Ruskiem · June 26, 2024, 7:38pm

And any one cared for this since?
because i had clean formatted 4TB disk, with 2TB of storj, finished usedspace FW under 1h, so i was jumping and singing happily, and now 4-5 days later its staring to be slower and slower by the day. Wonder if writing new files by storagenode.exe is optimised to not cause more fragmentation…?

and not only database files defragmentation is there a must i see,
i defragmented a MFT alone by ultraddefrag “optimize MFT” and only that gave my disk a boost again under bare metal, its back to normal again. i forget that after copying files back, to freshly formated disk. But it was fast without this. Well now MFT weights 10GB and are together now, hope it will last some longer that 4 days. So also to prevent that in future, a “MFT zone” - some defragmenters allow to rezerve more space for MFT, didn’t tried this yet.
I use NTFS under windows.

Edit: I used Contig.exe and a file of 245KB from 16.06.2024 is in 1 fragment. (after disk defrag)
but a file in same blob 2a folder from 26.06.2024(new files after defrag) is in 2 fragments, and the disk is half empty, is it realy there was no space to put it in 1 fragment?

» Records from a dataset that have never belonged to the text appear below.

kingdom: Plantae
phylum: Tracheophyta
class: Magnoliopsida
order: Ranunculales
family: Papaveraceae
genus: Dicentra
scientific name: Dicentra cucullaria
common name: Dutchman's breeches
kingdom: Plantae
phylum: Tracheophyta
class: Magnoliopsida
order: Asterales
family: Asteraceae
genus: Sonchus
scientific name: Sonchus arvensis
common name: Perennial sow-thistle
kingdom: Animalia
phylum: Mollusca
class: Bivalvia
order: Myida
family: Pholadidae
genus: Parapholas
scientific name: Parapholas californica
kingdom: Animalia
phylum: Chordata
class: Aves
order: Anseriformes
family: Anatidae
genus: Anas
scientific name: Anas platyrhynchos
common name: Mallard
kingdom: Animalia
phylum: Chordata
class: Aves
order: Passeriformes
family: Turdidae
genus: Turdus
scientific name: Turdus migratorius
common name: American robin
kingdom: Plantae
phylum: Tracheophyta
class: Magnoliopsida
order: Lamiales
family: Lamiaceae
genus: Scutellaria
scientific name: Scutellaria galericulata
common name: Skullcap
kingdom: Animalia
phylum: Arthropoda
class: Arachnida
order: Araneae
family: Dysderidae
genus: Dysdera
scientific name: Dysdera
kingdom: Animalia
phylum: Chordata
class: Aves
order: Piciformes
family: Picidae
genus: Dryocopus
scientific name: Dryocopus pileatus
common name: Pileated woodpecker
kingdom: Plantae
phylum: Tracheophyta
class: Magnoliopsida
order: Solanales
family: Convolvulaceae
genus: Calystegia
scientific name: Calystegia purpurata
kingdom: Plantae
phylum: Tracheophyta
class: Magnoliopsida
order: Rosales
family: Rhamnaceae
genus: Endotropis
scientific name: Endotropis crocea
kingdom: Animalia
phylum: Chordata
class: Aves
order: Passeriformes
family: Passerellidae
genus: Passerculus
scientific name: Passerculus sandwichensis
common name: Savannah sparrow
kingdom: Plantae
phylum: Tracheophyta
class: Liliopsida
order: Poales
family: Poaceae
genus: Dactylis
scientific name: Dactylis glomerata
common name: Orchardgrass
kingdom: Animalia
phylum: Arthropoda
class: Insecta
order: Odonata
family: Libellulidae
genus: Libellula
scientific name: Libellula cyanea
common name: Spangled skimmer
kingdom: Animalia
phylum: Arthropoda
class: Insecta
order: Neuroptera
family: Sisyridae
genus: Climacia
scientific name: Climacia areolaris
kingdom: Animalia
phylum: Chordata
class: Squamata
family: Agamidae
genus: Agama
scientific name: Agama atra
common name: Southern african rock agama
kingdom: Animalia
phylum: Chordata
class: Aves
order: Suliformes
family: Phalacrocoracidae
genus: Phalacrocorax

looks like new files that lands, by default are fragmented on half empy disk, thats no good?@Alexey okay many files after 26.06 are also in 1 fragment, but still would like to bring what BS and JDA said to Your attention

Vadim · June 26, 2024, 7:44pm

what do you want my 4 TB node contains 16.1M files, it is crazy ammount, i remember there was like 3-6m of files, but file sizes gone so small.

Pentium100 · June 26, 2024, 7:54pm

Does fragmentation matter that much here? The files are written in one go and never modified, so, unless the file system is really full, it should be able to fit the file without fragmenting it. Files are read in a random way anyway (you don’t know which files the customers are going to download), so that does not matter.
Oh, and the “big file with small files inside it” approach most likely would not work on zfs, the big file would just end up fragmented.

Ruskiem · June 26, 2024, 7:59pm

Yes, the filesystem is mostly full in most cases. Also if it matters then for MFT, and database files for sure i see. I keep database files together with storj folder with blobs. To be on 1 disk. They work fast really if not fragmentted, opening a storj dashboard is significantly faster than before.

i dont even know how to do it on windows 10, or ntfs.

daki82 · June 27, 2024, 9:24pm

yes, constant deletes of unmodified files and filling the gaps causes fragmentation.

for filewalks it matters and for dbs also. MFT same. it will be scattered over the whole disk.
with 2 filewalkers running at the same time, dont even think about defragging 8TB even with ram-cache it cloggs the whole system.

i see myself taking the node offline and trying to run a defrag in less than 10 days.
and on systems with low ram (8GB is low) swap will stress the OS ssd.